Codeforces Round 971 (Div. 4)
A. Minimize!
输入 \(a,b\), 输出 \(b-a\)。
点击查看代码
#include<bits/stdc++.h>
using namespace std;
#define ll long long
#define ull unsigned long long
int read()
{
int x = 0; bool f = false; char c = getchar();
while(c < '0' || c > '9') f |= (c == '-'), c = getchar();
while(c >= '0' && c <= '9') x = (x << 1) + (x << 3) + (c & 15), c = getchar();
return f ? -x : x;
}
void solve()
{
int a = read(), b = read();
printf("%d\n", b - a);
}
int main()
{
int T = read();
while(T--) solve();
return 0;
}
B. osu!mania
给定 \(n\) 行,每行有 4 个字符,保证每行恰好有一个 # ,倒序输出每行的 # 所在的列数。

*数据记录*:
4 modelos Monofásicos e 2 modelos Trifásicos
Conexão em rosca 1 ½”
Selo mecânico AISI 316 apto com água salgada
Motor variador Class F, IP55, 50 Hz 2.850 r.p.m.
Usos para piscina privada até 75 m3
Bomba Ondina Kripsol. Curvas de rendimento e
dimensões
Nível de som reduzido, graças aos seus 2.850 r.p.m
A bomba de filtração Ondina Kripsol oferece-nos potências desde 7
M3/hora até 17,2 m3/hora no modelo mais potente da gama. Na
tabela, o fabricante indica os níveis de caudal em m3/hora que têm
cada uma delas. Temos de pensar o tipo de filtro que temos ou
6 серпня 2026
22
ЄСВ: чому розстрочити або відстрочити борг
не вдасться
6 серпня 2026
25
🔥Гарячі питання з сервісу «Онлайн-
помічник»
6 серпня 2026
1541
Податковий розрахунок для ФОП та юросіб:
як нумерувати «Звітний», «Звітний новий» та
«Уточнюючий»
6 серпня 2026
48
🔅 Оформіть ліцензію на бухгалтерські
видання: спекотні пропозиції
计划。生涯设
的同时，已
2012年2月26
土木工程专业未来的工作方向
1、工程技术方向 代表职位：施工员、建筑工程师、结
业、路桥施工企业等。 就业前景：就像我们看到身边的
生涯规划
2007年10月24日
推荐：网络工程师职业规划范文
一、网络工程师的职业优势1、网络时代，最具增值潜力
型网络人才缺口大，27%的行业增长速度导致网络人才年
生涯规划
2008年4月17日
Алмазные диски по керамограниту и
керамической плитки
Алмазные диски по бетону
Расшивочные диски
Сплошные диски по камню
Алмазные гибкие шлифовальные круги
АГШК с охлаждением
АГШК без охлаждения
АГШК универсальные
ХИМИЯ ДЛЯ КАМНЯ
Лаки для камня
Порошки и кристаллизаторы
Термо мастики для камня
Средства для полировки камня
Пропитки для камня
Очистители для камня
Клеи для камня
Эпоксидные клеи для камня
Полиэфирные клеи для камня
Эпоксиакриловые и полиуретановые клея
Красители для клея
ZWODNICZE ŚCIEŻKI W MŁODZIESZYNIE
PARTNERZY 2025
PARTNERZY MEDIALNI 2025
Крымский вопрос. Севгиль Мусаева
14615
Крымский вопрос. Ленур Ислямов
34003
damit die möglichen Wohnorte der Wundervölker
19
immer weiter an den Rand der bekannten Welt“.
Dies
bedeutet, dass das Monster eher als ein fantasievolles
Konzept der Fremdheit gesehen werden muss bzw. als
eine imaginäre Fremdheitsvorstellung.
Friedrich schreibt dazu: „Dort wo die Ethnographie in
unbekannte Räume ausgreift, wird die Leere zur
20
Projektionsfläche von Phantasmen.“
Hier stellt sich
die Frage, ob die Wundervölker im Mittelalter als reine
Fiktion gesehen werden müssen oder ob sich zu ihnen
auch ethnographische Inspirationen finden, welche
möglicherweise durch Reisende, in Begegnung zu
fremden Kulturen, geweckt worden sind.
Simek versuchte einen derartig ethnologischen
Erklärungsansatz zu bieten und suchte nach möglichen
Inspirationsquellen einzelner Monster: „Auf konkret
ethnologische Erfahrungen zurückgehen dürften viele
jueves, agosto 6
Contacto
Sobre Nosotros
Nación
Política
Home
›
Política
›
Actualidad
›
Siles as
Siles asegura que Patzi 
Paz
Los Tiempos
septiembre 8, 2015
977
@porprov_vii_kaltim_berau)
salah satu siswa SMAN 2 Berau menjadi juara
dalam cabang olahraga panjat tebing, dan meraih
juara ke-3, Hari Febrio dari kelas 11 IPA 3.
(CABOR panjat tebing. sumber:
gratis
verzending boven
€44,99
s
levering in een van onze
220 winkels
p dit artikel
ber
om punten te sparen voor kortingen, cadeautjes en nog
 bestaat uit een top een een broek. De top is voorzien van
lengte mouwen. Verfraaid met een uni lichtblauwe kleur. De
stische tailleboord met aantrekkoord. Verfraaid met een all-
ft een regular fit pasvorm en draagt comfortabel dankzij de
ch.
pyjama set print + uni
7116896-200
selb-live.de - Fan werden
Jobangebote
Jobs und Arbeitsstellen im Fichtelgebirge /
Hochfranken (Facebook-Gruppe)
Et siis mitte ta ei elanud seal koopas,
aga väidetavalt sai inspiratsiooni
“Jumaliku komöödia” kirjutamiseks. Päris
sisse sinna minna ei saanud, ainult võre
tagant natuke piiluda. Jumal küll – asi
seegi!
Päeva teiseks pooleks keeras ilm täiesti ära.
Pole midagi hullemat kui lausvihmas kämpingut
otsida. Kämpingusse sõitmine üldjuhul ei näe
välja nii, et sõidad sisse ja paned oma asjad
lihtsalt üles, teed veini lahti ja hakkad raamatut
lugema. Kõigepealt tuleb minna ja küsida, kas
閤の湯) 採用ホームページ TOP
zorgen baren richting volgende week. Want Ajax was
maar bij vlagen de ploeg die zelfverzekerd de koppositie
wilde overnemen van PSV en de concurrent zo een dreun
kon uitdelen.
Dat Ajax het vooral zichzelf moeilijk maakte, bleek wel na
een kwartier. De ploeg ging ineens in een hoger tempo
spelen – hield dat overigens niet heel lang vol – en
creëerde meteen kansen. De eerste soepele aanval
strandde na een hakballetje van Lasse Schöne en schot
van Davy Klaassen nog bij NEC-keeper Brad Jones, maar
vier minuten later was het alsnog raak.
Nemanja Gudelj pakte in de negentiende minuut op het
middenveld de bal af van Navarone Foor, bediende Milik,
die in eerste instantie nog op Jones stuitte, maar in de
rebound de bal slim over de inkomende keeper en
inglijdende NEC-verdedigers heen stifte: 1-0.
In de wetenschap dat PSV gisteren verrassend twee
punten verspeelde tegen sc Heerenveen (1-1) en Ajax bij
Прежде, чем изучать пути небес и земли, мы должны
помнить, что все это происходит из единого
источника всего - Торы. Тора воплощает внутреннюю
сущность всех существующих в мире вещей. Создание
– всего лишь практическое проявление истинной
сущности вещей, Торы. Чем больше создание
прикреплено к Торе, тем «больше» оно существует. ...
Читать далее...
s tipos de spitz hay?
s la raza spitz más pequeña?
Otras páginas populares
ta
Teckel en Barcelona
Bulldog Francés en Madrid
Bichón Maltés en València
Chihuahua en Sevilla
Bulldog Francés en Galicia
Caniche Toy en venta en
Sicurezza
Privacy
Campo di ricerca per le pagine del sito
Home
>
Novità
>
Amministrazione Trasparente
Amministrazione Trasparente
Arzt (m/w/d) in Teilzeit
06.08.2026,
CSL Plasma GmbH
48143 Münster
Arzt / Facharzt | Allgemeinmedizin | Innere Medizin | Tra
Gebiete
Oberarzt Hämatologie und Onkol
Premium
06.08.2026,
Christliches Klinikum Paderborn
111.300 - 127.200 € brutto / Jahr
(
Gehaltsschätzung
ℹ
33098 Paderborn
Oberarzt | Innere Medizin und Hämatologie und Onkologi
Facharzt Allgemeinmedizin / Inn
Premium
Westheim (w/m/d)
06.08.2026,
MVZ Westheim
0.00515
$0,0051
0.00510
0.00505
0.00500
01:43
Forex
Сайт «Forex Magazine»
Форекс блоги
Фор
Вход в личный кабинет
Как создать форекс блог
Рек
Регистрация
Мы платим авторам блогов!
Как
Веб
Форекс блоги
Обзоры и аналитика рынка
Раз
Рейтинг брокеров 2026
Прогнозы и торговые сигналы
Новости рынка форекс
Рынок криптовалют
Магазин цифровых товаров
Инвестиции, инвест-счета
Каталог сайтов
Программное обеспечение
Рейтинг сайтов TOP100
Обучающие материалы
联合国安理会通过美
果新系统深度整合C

*作答要求*:
更新这篇 Codeforces 题解中的一段：从“输入 \(a,b\), 输出”开始，到“void solve()”结束，重新写出这部分文字，并把其中的“read”一律改为“readInt”。

*本题答案*:
输入 \(a,b\), 输出 \(b-a\)。
点击查看代码
#include<bits/stdc++.h>
using namespace std;
#define ll long long
#define ull unsigned long long
int readInt()
{
int x = 0; bool f = false; char c = getchar();
while(c < '0' || c > '9') f |= (c == '-'), c = getchar();
while(c >= '0' && c <= '9') x = (x << 1) + (x << 3) + (c & 15), c = getchar();
return f ? -x : x;
}
void solve()